“A Few Old Memories” is a Hazel Dickens original, released as the title track of her 1987 Rounder Records album A Few Old Memories. Dickens (1925–2011) was one of the most influential songwriters of late-20th-century bluegrass — a West Virginia-born singer whose writing combined the older Appalachian song-tradition with sharp contemporary social commentary on labor, women’s rights, and Appalachian poverty.
The song belongs to Dickens’s body of personal-loss material rather than her more politically pointed work. The lyric’s premise — a singer surrounded by a few old memories of a relationship that has ended — sits in the standard country-bluegrass heartbreak idiom, but Dickens’s spare lyrical economy and her distinctive vocal phrasing give the song a particular emotional weight that distinguishes it from more conventional treatments.

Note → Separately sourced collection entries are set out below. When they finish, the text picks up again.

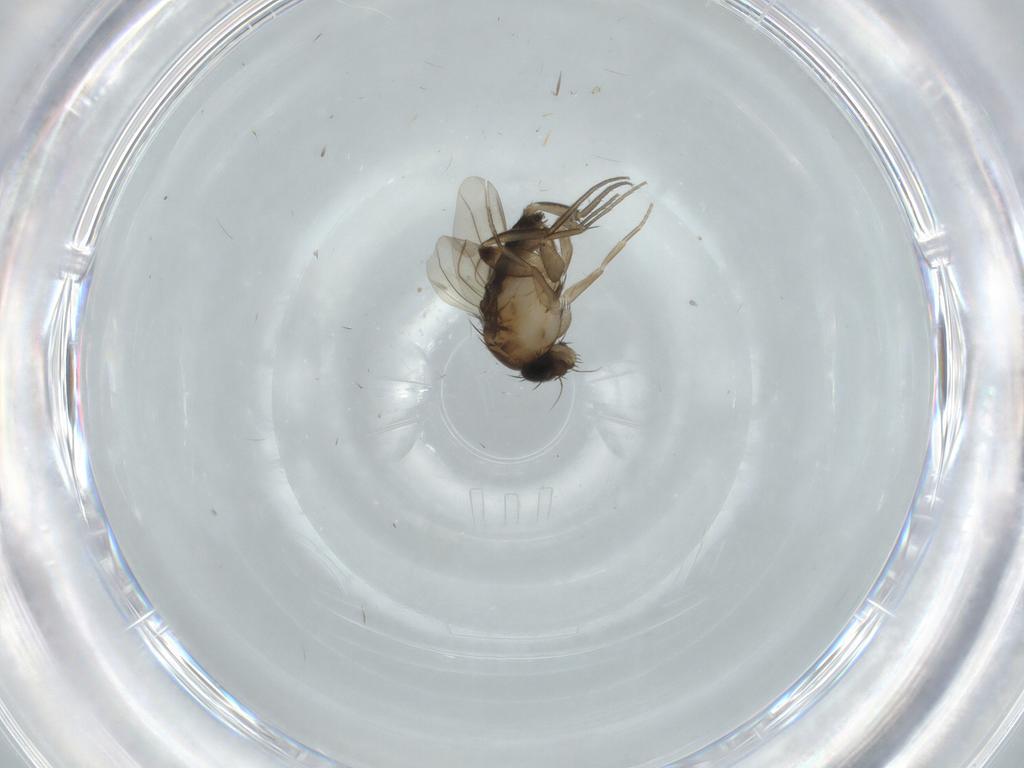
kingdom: Animalia
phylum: Arthropoda
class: Insecta
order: Diptera
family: Phoridae
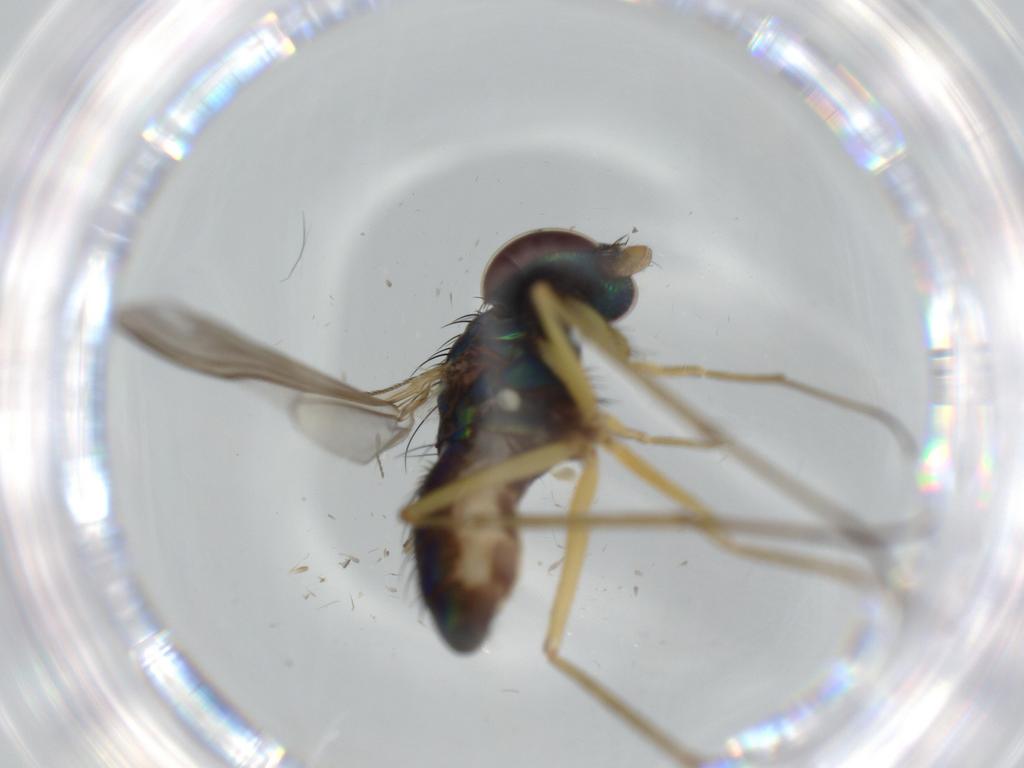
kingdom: Animalia
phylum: Arthropoda
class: Insecta
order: Diptera
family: Dolichopodidae
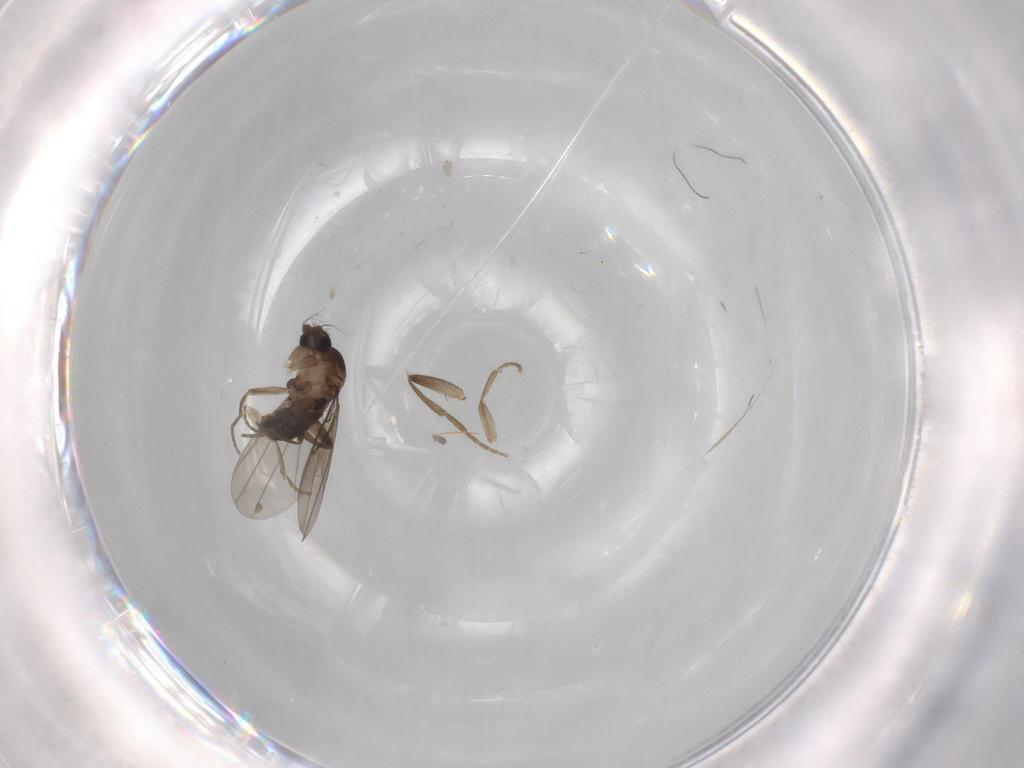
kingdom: Animalia
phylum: Arthropoda
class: Insecta
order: Diptera
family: Phoridae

“A Few Old Memories” has become one of Dickens’s most-covered compositions, recorded notably by Dolly Parton (whose version brought the song to a wide country-radio audience) and James King among many others. Dickens was inducted into the IBMA Hall of Fame in 2017, posthumously, in recognition of her songwriting and her decades of work as one of the genre’s most distinctive voices. The song remains a regular at jam sessions where pickers want a contemporary bluegrass-vocal piece with strong emotional weight.